4. The picture below shows a capillary fringe formed above a groundwater. Unsaturated
soil is between the capillary fringe and the soil surface. Draw diagrams showing the
spatial variation of the hydraulic potential, H, the gravitational potential, g, and the
pressure potential, h, by assuming two situations: 1) the reference level is at soil
surface (shown in picture), and 2) the reference level is taken as the interface between
the unsaturated zone and the capillary fringe. For each case, calculate the value of H
in the saturated region of the soil and explain why you could not predict the value of
H in the unsaturated portion of the soil.
Z=0m
Z=-1m
Z = - 1.5 m
Z=-2m
5. Suppose you have two piezometers. The bottom of piezometers 1 and 2 are at a depth
of z = -1.2 m and z = -0.7 m, respectively (see diagram in the lecture notes). The
liquid level in piezometer 1 is at z = -0.65 m, and in piezometer 2 is at z = -0.55 m.

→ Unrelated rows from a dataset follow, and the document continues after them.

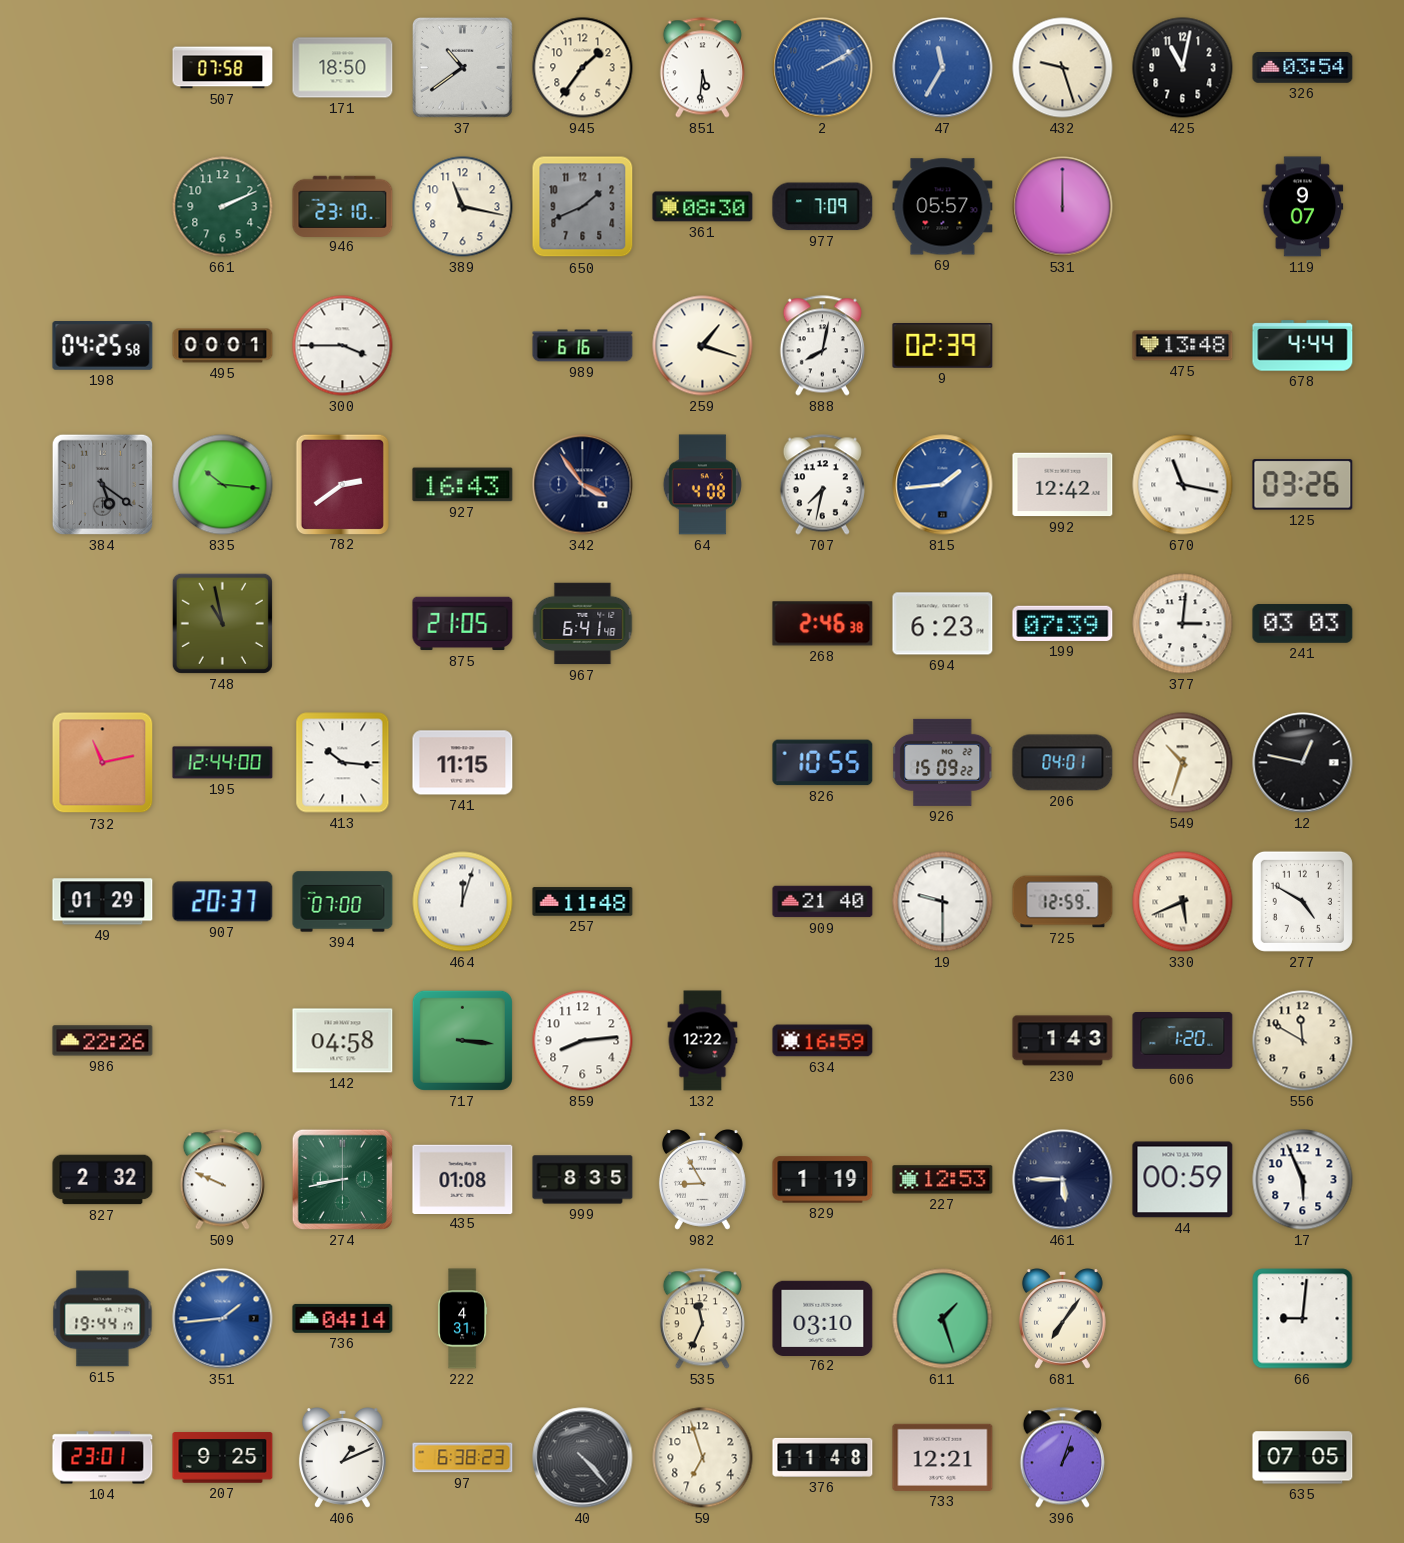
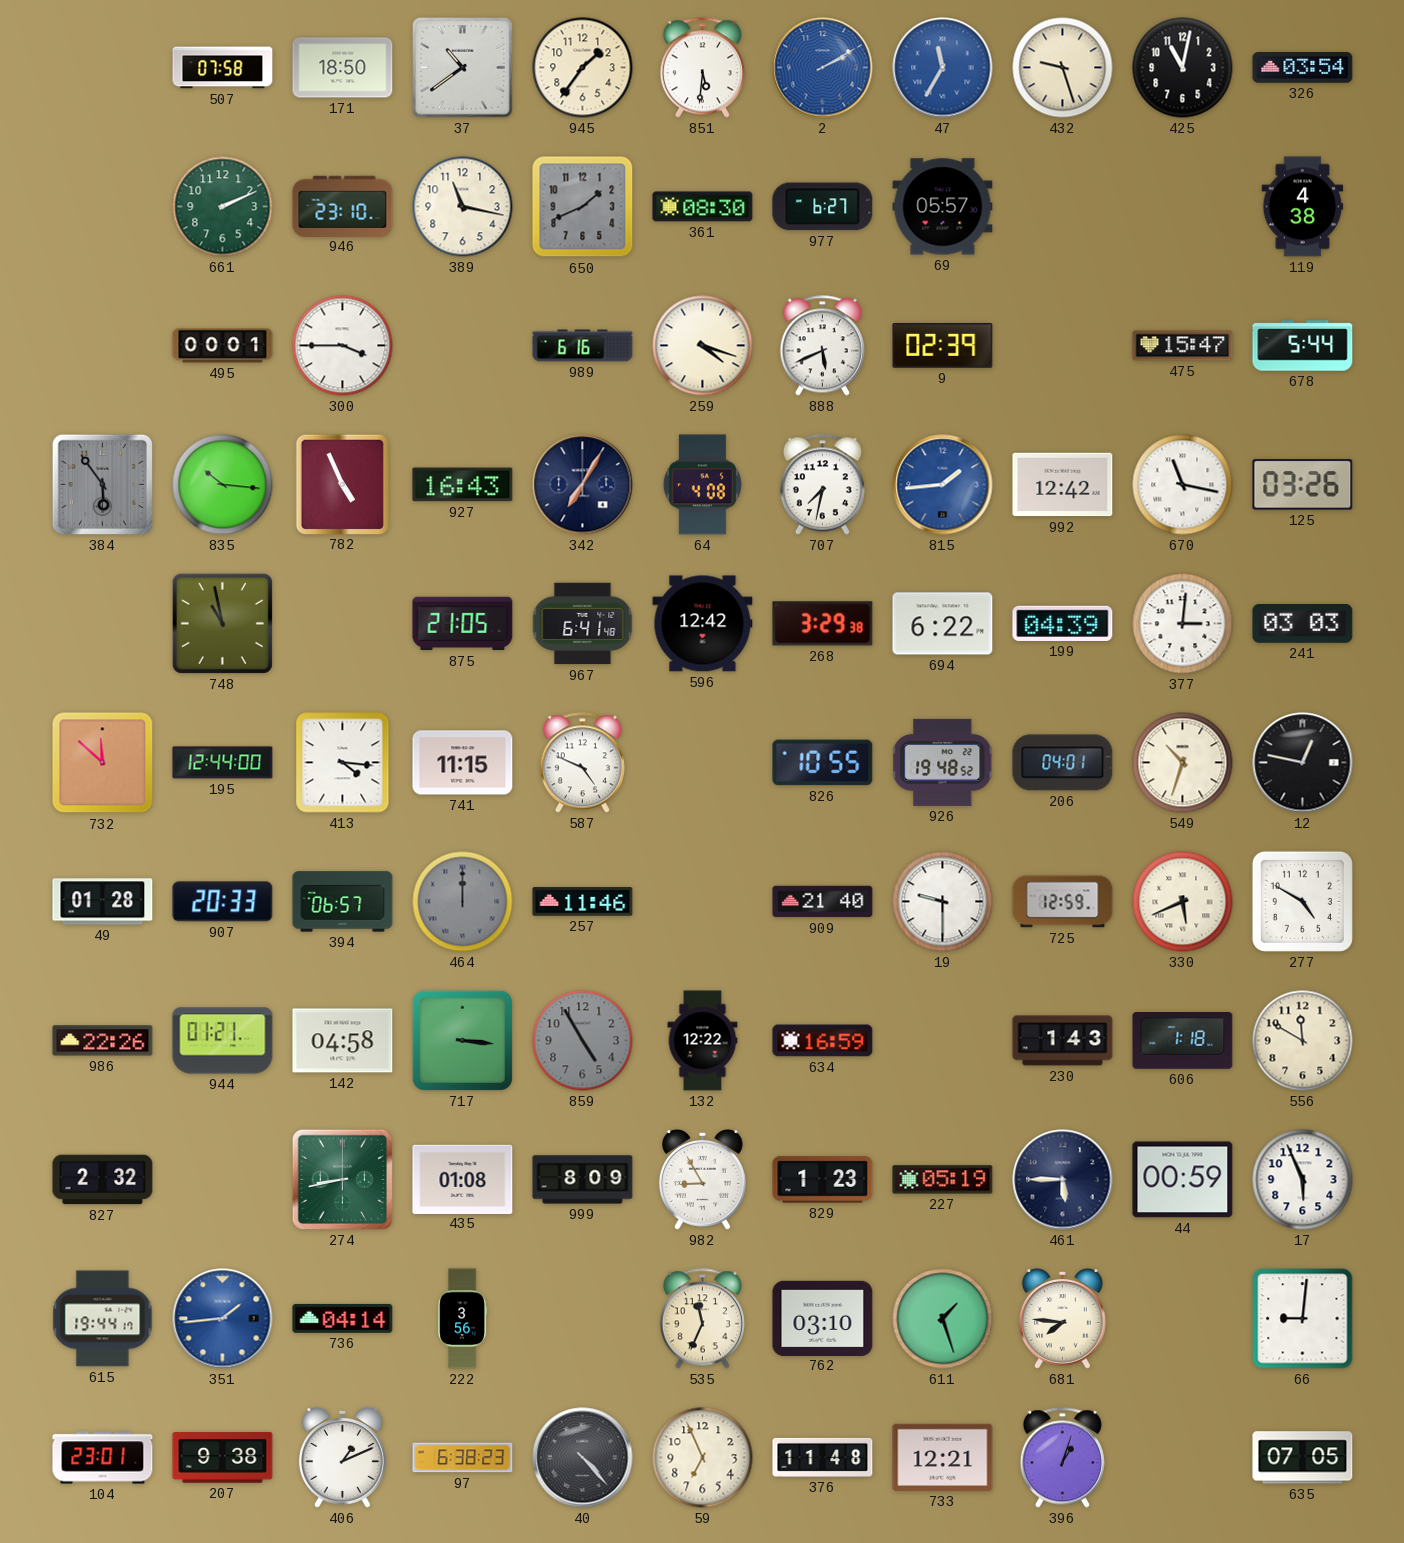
977: 7:09 -> 6:27
531: 12:00 -> none
119: 9:07 -> 4:38
198: 04:25 -> none
259: 1:18 -> 4:18
888: 8:02 -> 5:41
475: 13:48 -> 15:47
678: 4:44 -> 5:44
384: 5:21 -> 5:54
782: 2:39 -> 4:56
342: 3:54 -> 7:05
596: none -> 12:42
268: 2:46 -> 3:29
694: 6:23 -> 6:22
199: 07:39 -> 04:39
732: 11:13 -> 11:52
413: 10:16 -> 4:16
587: none -> 4:49
926: 15:09 -> 19:48
49: 01:29 -> 01:28
907: 20:37 -> 20:33
394: 07:00 -> 06:57
464: 12:03 -> 12:00
464 dial: white -> grey
257: 11:48 -> 11:46
944: none -> 01:21
859: 8:14 -> 4:55
859 dial: white -> grey
606: 1:20 -> 1:18
509: 9:49 -> none
999: 8:35 -> 8:09
829: 1:19 -> 1:23
227: 12:53 -> 05:19
222: 4:31 -> 3:56
681: 7:06 -> 7:46
207: 9:25 -> 9:38
59: 6:57 -> 6:56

Draw a potential diagram assuming that H is a linear function of depth. At what depth
is the groundwater table? Is this an equilibrium situation? In which direction would
the water flow?
6. Suppose you have two tensiometers. The cups of tensiometers 1 and 2 are at a depth
of 0.6 and 0.8 m, respectively. Gauges are at 0.2 m above the soil surface. The gauge
of tensiometer 1 indicates hgauge = -0.9 m. Draw the potential diagram assuming that
the water in the soil is at static equilibrium. Calculate the gauge reading at
tensiometer 2.
7. In an irrigated, completely wetted soil, the non-cylindrical pores have an air-entry
value of -20 kPa. Calculate the height of capillary rise in this soil and the equivalent
capillary diameter of the pores.
8. Assuming complete wetting, what is the air-entry value for a capillary with a diameter
of 18 µm?
9. A soil sample is placed inside a pressure plate apparatus (see Fig. 6.15 in your
textbook) and subjected to a gage pressure (the pressure difference between the
pressure inside the pressure plate chamber and the atmospheric pressure) of 1 MPa.
The sample is left until equilibrium is established. Find the pressure potential (Jm-3)
of the sample at equilibrium.
Electronic
balance
Water
Soil aggregate
Laboratory Jack
Diagram 1 showing the experimental setup described in question 1.